Doğan KUBAN: Kent kendiliğinden dönüşür. Ama 1950'de 1 milyon olan nüfus bugün 20 milyona gelmişse burada dönüşüm
değil spekülasyon vardır.
Doğan HASOL: İlginç bir konu kentsel dönüşüm. Bizde amaç çok masum bir şekilde ortaya konmuştu: Deprem riski taşıyan yapıların dönüştürülmesi. Bu nasıl olacaktı? Riskli konutlarda ve yapılarda yaşayan insanlara bir olanak sağlamak için yeniden düzenlenen imar durumlarıyla bir miktar ilave haklar tanındı. Ama uygulamada aşırıya kaçıldı, sonuçta iş içinden çıkılmaz hale geldi. Kentsel dönüşüm rantsal dönüşüme dönüştü.
SPEKÜLATÖRLER
Doğan KUBAN: Spekülatör, alışverişte en fazla kazancı hedefleyen bir tüccardır. Amacı para kazanmak olduğu için satılan malın niteliği onu pek ilgilendirmez. İnşaat yapan her müteahhidin belli bir eğitimden geçmesi gerekir. Çünkü nüfusu çok ve hızlı artan Türkiye'de devletin ve halkın harcadığı paranın yarıdan fazlası inşaata gidiyor. Türkiye'de müteahhit sayısının yüz binlerle ifade edildiğini okudum geçenlerde, kaliteleri zaten ortada.
MİMARİDE GÜZEL-ÇİRKİN
Doğan KUBAN: Türkiye'nin bugünkü kültürel yapısı güzel yapıya olanak vermez çünkü güzelden anlayan bir toplum yok.

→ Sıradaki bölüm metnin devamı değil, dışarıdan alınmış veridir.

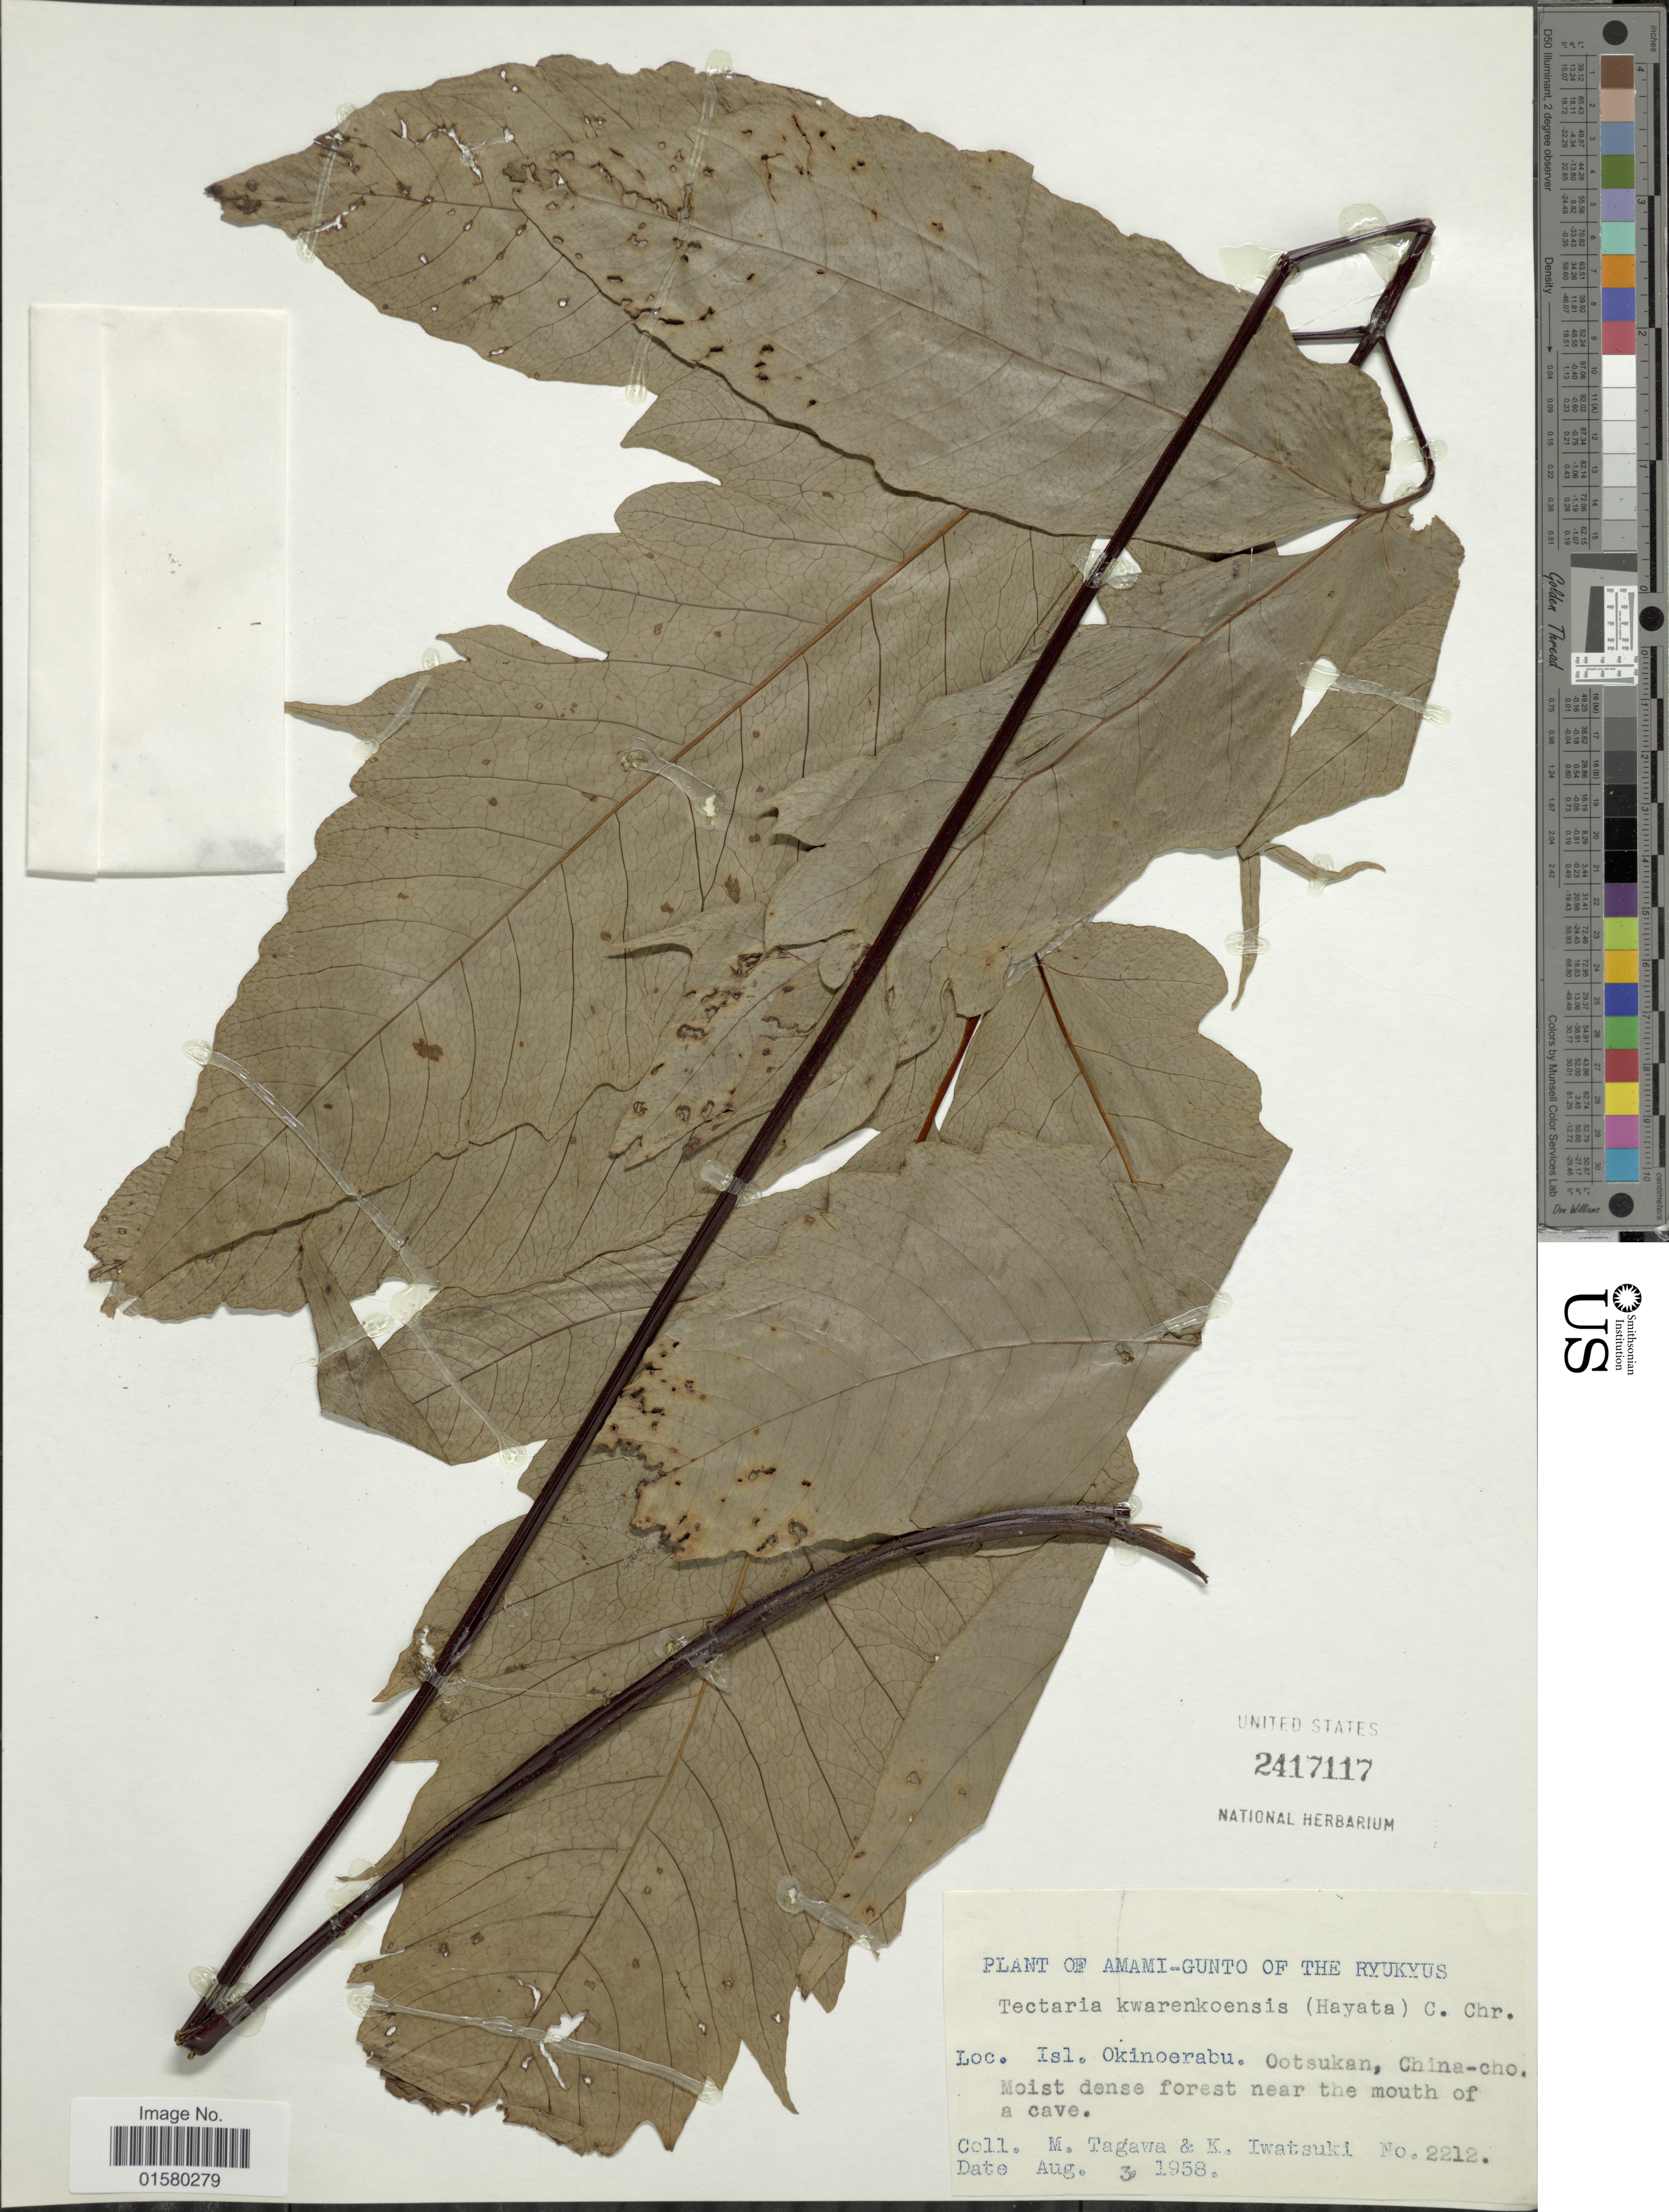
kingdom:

Ancak kültürle güzele ulaşılabilir. Kültürle güzel alınabilir, parayla alınmaz.
AKM
"Yeni proje eskisinden daha iyi değil"
Doğan HASOL: Yeni projeyi incelemeye içim elvermedi.
Doğan KUBAN: Eskisinden daha iyi değil. Çok parçalı bir sorun halledilmeden onun bir parçası tartışılamaz. Taksim'de yapılan şeyler öğrenci ödevleri gibi...
İSTANBUL ve CAMİİLERİ
"İstanbul'da 3300 cami var"
Doğan TEKELİ: Bugün İstanbul'da 3300 kadar cami olduğu söyleniyor. İki yıl önce İstanbul müftüsü bu rakamı bildirmiş ve İstanbul'da on bin camiye daha ihtiyaç olduğunu söylemişti. Bu ihtiyacın nasıl hesaplandığını bilmiyoruz. Bayram ve cuma namazları gibi kalabalık cemaatlere göre ihtiyaç hesaplanırsa bence yanlış olur. Eski camilerimizde kalabalık cemaatler için camiye bağlı veya hemen yakınında açık ibadet mekânları düşünülmüştü.